Inteeersting. So… if I give this some sort of traversal, it will run it in the opposite order. That is, where I was previously traversing a list from left-to-right, I could now traverse from right-to-left. Having a quick play with Identity, shows that it preserves the input ordering:

>  runIdentity $ forwards $ traverse (Backwards . Identity) [1, 2, 3]
[1, 2, 3]

Backwards just means that we first process 3, then 2, then 1. That’s exactly what we were doing above! So we don’t need to reverse and reverse again, we can just transform our traversal. This brings us round to:

trimArtistCredits = runFirst . forwards .
  traverse (Backwards . actOnFirst trimArtistCredit)

And we might wish to finally tidy that up by introducing the actOnLast combinator:

actOnLast :: (a -> a) -> a -> Backwards (State Bool) a
actOnLast f = Backwards . actOnFirst f

runLast :: Backwards (State Bool) a -> a
runLast = runFirst . forwards

trimArtistCredits = runLast . traverse (actOnLast trimArtistCredit)

Concluding Thoughts

What I’ve tried to convey in this post is that if we force ourselves to think in a compositional manner, it’s possible to write code that is readable and extremely easy to reason about. In our final implementation, we have a few little building blocks that need to be correct - actOnFirst needs to do the right thing, and trimArtistCredit does too. However, they can do the right thing in isolation. I know that if the parts are right, they fit together, and I put them together in the right order, my program does the right thing.

Here’s our final implementation, without the helper combinators (assume they were packaged up on Hackage):

trimArtistCredits :: [ArtistCredit] -> [ArtistCredit]
trimArtistCredits = runLast . traverse (actOnLast trimArtistCredit)

trimArtistCredits :: [ArtistCredit] -> [ArtistCredit]
trimArtistCredits [] = []
trimArtistCredits [a] = [trimArtistCredit a]
trimArtistCredits (x:xs) = x : trimArtistCredits xs

Can you reason about this?
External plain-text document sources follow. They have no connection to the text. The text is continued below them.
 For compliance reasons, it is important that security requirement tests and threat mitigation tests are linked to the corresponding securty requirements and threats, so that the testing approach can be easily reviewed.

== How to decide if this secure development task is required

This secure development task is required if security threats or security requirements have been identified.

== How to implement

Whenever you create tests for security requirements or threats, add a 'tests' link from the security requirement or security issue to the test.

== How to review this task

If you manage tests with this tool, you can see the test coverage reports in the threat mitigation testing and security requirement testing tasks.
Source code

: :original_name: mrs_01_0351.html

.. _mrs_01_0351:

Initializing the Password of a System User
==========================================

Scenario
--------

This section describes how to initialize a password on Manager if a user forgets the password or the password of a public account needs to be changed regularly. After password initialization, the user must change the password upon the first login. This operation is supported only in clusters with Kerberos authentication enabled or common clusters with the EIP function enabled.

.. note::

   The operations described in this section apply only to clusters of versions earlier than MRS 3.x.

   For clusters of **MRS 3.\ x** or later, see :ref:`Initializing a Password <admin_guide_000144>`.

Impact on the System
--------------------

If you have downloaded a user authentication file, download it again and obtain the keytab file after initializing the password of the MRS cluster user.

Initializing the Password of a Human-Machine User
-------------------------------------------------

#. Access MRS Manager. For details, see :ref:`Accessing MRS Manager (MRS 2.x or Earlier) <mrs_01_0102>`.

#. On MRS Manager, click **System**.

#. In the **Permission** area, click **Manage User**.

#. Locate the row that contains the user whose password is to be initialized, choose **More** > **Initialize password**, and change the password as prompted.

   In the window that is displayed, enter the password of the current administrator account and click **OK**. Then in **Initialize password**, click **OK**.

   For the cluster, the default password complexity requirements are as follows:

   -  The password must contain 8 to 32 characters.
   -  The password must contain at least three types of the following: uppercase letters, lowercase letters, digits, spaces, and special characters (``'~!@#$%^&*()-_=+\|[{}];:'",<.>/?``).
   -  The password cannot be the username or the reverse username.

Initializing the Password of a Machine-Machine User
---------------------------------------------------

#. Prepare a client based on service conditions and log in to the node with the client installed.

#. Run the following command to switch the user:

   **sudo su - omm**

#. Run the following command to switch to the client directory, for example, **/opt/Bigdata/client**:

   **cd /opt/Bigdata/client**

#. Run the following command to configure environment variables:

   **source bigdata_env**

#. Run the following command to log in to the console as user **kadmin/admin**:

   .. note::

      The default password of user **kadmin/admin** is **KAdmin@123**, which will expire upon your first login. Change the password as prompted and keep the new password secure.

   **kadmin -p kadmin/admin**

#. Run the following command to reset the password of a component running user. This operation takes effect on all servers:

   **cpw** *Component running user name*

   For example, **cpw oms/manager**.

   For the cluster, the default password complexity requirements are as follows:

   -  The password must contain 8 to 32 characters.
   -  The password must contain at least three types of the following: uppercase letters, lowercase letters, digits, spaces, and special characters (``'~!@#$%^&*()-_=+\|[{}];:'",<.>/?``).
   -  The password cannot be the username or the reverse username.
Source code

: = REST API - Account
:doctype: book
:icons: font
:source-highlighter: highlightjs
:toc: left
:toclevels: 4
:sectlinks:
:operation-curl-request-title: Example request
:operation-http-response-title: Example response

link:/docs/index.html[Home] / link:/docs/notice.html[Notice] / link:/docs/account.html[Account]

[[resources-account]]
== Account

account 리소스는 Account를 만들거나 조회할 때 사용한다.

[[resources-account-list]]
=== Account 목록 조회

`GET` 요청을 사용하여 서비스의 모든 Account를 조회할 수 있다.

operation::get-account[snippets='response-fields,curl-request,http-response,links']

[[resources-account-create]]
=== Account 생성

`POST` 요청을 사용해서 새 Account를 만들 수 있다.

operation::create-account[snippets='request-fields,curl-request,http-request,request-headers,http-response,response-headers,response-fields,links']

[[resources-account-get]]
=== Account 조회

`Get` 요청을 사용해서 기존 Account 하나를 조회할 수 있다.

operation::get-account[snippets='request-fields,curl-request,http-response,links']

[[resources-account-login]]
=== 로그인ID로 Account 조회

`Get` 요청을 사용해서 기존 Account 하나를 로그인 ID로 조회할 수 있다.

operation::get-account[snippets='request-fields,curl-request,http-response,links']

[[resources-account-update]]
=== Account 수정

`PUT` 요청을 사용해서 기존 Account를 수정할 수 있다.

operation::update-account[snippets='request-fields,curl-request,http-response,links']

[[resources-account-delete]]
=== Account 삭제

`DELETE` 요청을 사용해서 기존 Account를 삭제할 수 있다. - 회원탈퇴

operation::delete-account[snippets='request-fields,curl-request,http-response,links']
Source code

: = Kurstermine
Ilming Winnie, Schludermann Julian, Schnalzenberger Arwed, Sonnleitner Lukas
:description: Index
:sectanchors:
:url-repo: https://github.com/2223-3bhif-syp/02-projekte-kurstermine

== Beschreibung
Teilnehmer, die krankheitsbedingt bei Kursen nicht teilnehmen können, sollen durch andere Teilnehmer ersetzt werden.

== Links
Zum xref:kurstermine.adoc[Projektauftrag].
Sure you can, but I’d argue only if you execute it in your head.

Furthermore, we ended up with a few abstractions that are useful outside of this problem. actOnFirst could be useful for lots of other things, so you might even consider shipping that outside of your project for other people to use.
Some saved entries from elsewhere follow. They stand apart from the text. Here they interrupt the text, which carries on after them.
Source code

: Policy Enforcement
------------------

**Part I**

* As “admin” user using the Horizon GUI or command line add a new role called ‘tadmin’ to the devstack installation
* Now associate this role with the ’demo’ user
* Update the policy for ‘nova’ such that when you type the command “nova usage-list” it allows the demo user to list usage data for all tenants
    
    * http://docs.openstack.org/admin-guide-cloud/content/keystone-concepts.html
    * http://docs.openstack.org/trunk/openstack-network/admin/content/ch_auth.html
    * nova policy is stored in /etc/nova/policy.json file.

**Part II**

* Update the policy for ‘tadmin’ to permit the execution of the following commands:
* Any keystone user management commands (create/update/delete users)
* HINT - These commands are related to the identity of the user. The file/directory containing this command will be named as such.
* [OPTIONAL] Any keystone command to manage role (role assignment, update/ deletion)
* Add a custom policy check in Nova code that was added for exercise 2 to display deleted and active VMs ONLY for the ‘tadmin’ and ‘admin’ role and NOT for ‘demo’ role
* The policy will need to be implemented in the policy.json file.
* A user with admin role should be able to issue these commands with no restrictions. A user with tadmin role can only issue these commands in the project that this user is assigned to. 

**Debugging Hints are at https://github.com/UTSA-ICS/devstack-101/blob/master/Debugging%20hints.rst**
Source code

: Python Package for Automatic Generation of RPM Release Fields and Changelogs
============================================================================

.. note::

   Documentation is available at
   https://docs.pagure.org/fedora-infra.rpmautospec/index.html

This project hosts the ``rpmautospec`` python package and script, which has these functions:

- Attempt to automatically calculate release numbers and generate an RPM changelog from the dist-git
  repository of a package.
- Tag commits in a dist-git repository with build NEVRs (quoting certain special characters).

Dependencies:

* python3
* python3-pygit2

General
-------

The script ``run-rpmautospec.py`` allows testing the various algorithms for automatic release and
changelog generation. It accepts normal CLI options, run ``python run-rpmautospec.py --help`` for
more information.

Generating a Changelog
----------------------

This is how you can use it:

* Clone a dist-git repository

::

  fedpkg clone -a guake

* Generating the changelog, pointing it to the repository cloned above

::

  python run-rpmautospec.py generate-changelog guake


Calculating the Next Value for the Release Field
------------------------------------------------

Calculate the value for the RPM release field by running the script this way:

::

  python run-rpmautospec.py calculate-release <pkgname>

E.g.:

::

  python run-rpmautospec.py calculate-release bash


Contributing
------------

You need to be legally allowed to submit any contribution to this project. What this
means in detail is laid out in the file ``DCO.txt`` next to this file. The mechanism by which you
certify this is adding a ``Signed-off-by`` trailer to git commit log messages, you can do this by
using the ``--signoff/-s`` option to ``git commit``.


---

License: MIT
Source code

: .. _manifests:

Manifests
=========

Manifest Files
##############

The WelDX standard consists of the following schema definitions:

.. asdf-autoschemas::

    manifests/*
Also, look what happens if we ask Haskell what the inferred type signature of trimArtistCredits would be:

> :t trimArtistCredits
(Traversable t) => t ArtistCredit -> t ArtistCredit

It’s not even limited to lists! If we later decide to switch over to Vector or Seq to represent lists of ArtistCredits, we just change the type and this code needs absolutely no extra work - it just does the right thing.